Setting Sun on Space Station Solar research
Today, ground control in Belgium switched off a package that had been continuously watching the Sun from the International Space Station for nine years.
‘Solar’ has been measuring most of the radiation emitted by our closest star across the electromagnetic spectrum. Built to run for only 18 months, it was still working until today – exceeding all expectations.
Solar’s observations are improving our understanding of the Sun and allowing scientists to create accurate computer models and predict its behaviour.
To predict how the Sun behaves, scientists create complex computer models to build a virtual star. With more observations, scientists can fine-tune their models. Modelling and predicting the Sun’s activity with precision is an important step towards understanding humankind’s effect on Earth’s climate.
Between 2012 and 2016, the Space Station turned itself five times to position Solar so that it could track the Sun without interruption for a complete solar day – around a month of Earth days.
It was the first time the Station changed attitude for scientific reasons alone and a huge achievement – it’s not every day that you move a 450 tonne orbital outpost.
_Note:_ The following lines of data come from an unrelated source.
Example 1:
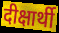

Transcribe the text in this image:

दीक्षार्थी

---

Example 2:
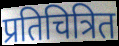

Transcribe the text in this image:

प्रतिचित्रित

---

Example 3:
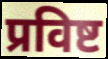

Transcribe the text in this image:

प्रविष्ट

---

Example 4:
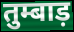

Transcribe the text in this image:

तुम्बाड़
Today, Solar was moved to a parked position where it was secured with a pin. Even during its last days, Solar was delivering important data.
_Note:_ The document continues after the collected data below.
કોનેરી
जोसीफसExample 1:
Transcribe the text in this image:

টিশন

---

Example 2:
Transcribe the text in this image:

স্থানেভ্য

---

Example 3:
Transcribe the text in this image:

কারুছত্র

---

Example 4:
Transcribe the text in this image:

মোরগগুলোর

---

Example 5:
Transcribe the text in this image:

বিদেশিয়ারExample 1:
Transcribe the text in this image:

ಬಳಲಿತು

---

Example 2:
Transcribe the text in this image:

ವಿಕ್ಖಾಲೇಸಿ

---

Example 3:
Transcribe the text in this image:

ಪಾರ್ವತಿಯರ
The teams at the control centre in Brussels, Belgium, used the final moments to stress the hardware to its limits and gain a better understanding of how the observations have been affected by age and the intense changes in temperature it endures outside the Station. Using this extra information, researchers are developing software that will improve calibration of parts of the data.
ESA’s project leader, Astrid Orr, comments, “After all these years of gaining valuable information about our Sun it is an emotional moment for the team, but Solar has far exceeded everyone’s expectations.”
“This kind of research does not deliver pretty pictures, but numbers. I tip my hat to the researchers who patiently sort through the wealth of data – this field of science may seem tedious and unexciting to the outside world, but climate studies heavily rely on these data to understand the world we live in and how we are shaping it.”